Task objective:
Retype every one of the items below word for word, leaving out the pictures.

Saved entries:
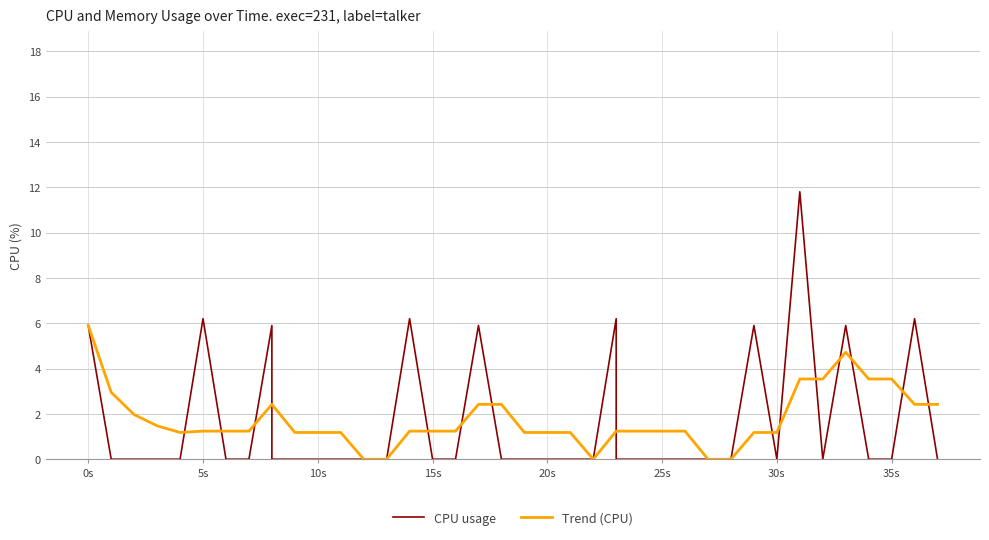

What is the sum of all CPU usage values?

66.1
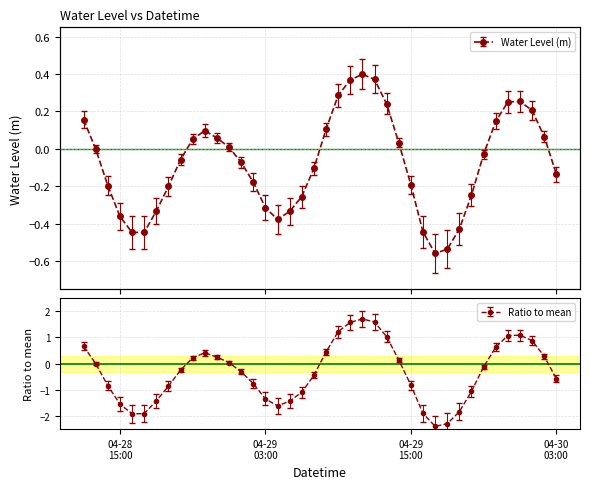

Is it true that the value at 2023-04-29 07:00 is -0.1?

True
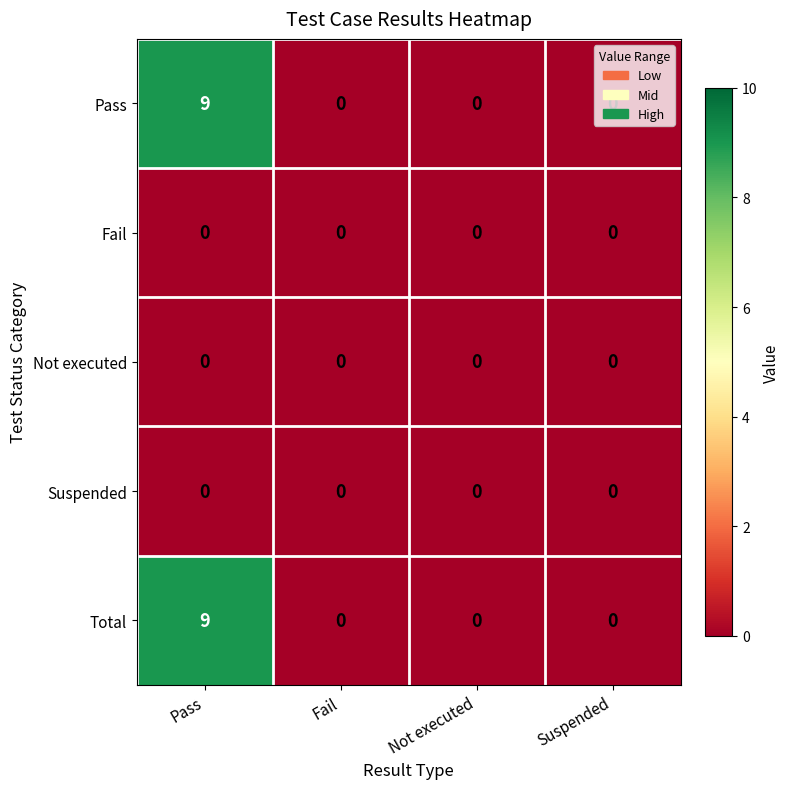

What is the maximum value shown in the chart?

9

Solution for this task:
What is the sum of all CPU usage values?

66.1

Is it true that the value at 2023-04-29 07:00 is -0.1?

True

What is the maximum value shown in the chart?

9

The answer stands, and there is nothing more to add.